*** Begin section ***

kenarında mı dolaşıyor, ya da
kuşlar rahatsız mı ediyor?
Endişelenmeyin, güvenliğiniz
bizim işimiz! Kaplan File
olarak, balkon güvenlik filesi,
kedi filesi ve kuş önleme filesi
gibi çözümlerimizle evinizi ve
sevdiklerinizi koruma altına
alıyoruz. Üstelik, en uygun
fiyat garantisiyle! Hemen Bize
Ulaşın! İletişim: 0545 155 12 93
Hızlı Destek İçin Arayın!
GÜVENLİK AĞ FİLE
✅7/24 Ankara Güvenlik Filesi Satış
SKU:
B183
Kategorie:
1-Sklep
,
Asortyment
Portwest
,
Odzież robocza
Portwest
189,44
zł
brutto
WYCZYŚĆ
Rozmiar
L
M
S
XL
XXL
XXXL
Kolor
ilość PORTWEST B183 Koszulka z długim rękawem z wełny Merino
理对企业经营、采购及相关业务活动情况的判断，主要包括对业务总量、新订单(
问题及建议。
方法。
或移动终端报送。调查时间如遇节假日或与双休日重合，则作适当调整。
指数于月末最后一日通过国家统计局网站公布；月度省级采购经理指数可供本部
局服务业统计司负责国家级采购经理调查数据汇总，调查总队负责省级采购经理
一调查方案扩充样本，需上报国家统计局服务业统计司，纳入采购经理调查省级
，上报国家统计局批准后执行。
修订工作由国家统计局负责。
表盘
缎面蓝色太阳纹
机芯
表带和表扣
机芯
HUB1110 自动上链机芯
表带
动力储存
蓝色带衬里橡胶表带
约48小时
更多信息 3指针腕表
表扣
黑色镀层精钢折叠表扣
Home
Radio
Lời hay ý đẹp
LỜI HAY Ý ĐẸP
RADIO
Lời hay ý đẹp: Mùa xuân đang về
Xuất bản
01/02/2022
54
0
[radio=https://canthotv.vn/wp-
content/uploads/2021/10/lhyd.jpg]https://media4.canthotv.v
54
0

*** End section ***

▸ Task to carry out:
Wherever a line in the entries holds "https", copy that line.

▸ Task output:
[radio=https://canthotv.vn/wp-
content/uploads/2021/10/lhyd.jpg]https://media4.canthotv.v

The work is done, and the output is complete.